◆ WHAT IS EXPECTED
Reproduce, without alteration, every line of the data; exclude the images.

═════ MATERIAL PROVIDED ═════

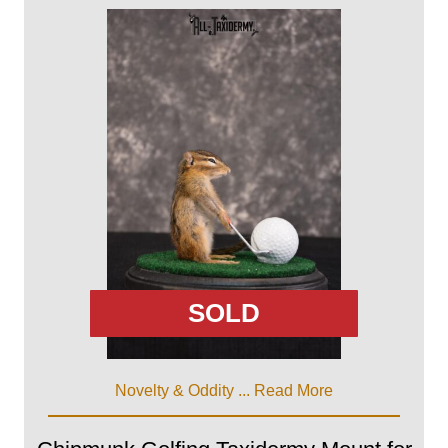
SOLD
Novelty & Oddity ...
Read More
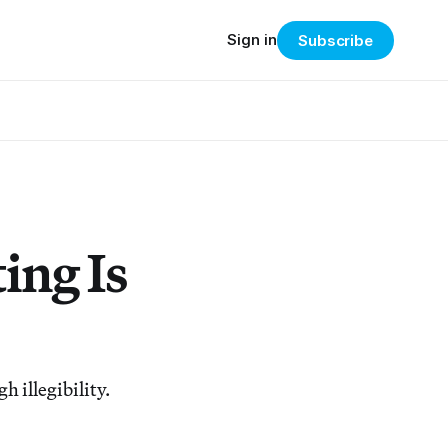
Sign in
Subscribe
ing Is
 illegibility.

═════

◆ EXERCISE RESPONSE
SOLD
Novelty & Oddity ...
Read More
Sign in
Subscribe
ing Is
 illegibility.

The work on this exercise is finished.